Gracias a los indicios de la billetera, el broche, la manta, las tijeras, la almohada, la argolla o las mancuernillas, entre otros, nos enteramos de cuáles son las virtudes y los defectos del personaje, sus sueños y padecimientos, su manera de vivir y de pensar. A su vez, en vista de que los objetos carecen de un código moral o ético, no tienen ninguna razón para mentir o matizar sus declaraciones. Sin medias tintas dicen lo que saben, lo que vieron.

El primer objeto en comparecer es el reloj: por él sabemos que René, tras caer desde un puente peatonal, murió a las 5:04:03 de la mañana del 19 de enero de 2018. Redactado como un informe pericial, este comienzo frío —en el sentido de que parece arruinar el posible misterio— nos hace creer que las páginas que siguen serán, en el mejor de los casos, un panegírico. Si ya sabemos de su triste final, ¿qué datos e informaciones ofrecerán los demás objetos?

El estilo fragmentario y sin orden aparente obliga al lector a ir juntando poco a poco las piezas de la historia, lo cual le permitirá comprender el carácter y la naturaleza de cada personaje. De esta manera saltaremos años en el tiempo y, gracias al testimonio de otros objetos, veremos a una Olivia más resignada por la muerte de su pareja, o sabremos que fue un 3 de marzo cuando René decidió, con Héctor como testigo, que en su vida adulta inventaría una montaña rusa. También asistiremos al momento justo cuando Narváez y Olivia se conocen en 1998, en un vagón del metro en la estación Bellas Artes.

Ya que ambos se consideran espíritus libres, al irse a vivir juntos establecen un acuerdo: la suya será una relación abierta, nada de ataduras ni juramentos de ilusa monogamia. A la manera de Adolfo Bioy Casares y Silvina Ocampo, una de las condiciones a respetar es que, pase lo que pase, ambos están obligados a dormir en casa. La fidelidad no es soportar con estoicismo las ganas de poseer otro cuerpo, ni el amor tiene por qué ser una jaula de oro.

Este aspecto resulta fundamental en la trama. Es un incentivo para seguir leyendo por dos hechos incontrovertibles: convertidos en mirones, nos gusta saberlo todo de las conductas sexuales de los demás y, segundo, tenemos el deseo rara vez expresado de vivir una relación semejante.

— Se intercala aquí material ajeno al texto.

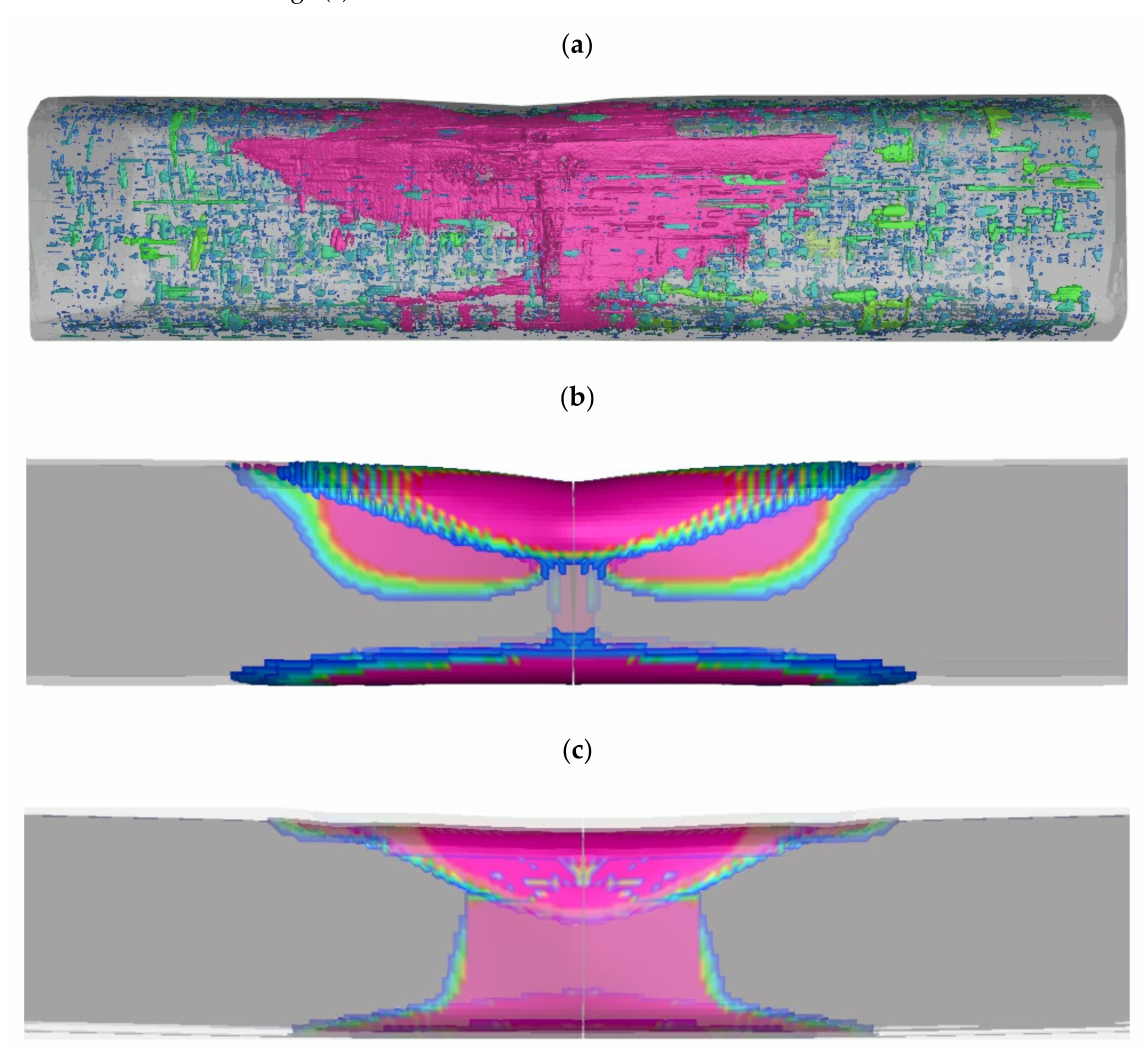
Figure 10. Delamination in the central 100 mm-long segment of the crushed [0 4 , 90 3 ] S specimen: CT-scan vs. numerical modeling. ( a ) X-ray computed tomography; ( b ) MAT54 model: delamination (overlayed images); ( c ) MAT58 model: delamination (overlayed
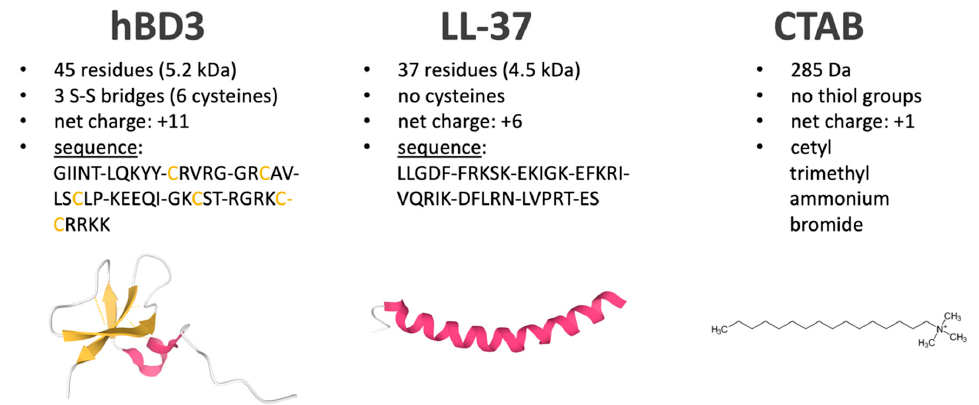
Figure 1. Characteristics of applied stress inducing components hBD3, LL-37, and CTAB. Beta-sheets and cysteines are colored in orange. Alpha-helices are colored in magenta. hBD3 structure (PDB ID: 1KJ6) was obtained from [7] and LL-37 structure (PDB ID: 2K6O) from [8]. Images of structures were created using Mol* [9].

Cuando René decide dejar de tomar la medicación de su tratamiento psiquiátrico, los conflictos suben de intensidad —el pastillero lo dice, no sin cierta nostalgia, al encontrarse inútil, arrumbado y vacío en un cajón. A pesar de sus estancias en una clínica (la fuente de la institución lo recuerda muy bien), él afirma que las pastillas le roban su identidad y que no desea vivir con el piloto automático encendido. Además, a pesar de la supuesta madurez de la pareja, tras diecinueve años de relación le reclama a Olivia una de sus aventuras. Por otro lado, el diseño de la montaña rusa adquiere el rango de una obsesión que consume sus horas de sueño y descanso. Se ha transfigurado en un noctámbulo que busca imaginar cómo convertir el vértigo y la velocidad en un pasatiempo dominical que atraiga a las masas.

Gracias a los indicios de la billetera, el broche y la manta
nos enteramos de virtudes y defectos del personaje

LAS SALIDAS NOCTURNAS serán su perdición, pues cuando la envidia y el deseo se combinan nada bueno puede pasar. La relación abierta pasará factura. En este punto de la historia, ya cerca del final, el conjunto cobra sentido: con todas las piezas en su lugar, por fin podemos apreciar la panorámica completa de la vida de René, recuperada sólo a partir de sus indicios.

Con este libro, Lourdes Laguarda no sólo ha ganado un premio nacional, sino que ha sabido contar de otra manera una historia que pudo haber sido, en el peor de los casos, una novela negra más en el catálogo. A medio camino entre la minificción y la viñeta, Indicios de René tiene la gran virtud de llenarnos la cabeza de conjeturas respecto de la suerte de su protagonista ausente y, en especial, de convertir al lector en otra presencia, un voyerista que podrá enterarse de todo. De todo.

Lourdes Laguarda, Indicios de René, Fondo Editorial Estado de México, 2022. (Primer lugar del Certamen Nacional de Literatura Laura Méndez de Cuenca en 2021).

JORGE VÁZQUEZ ÁNGELES (Ciudad de México, 1977) es arquitecto, narrador y editor. Ha publicado la novela El jardín de las delicias (Jus, 2010), así como reseñas y crónicas en diversos medios y suplementos culturales.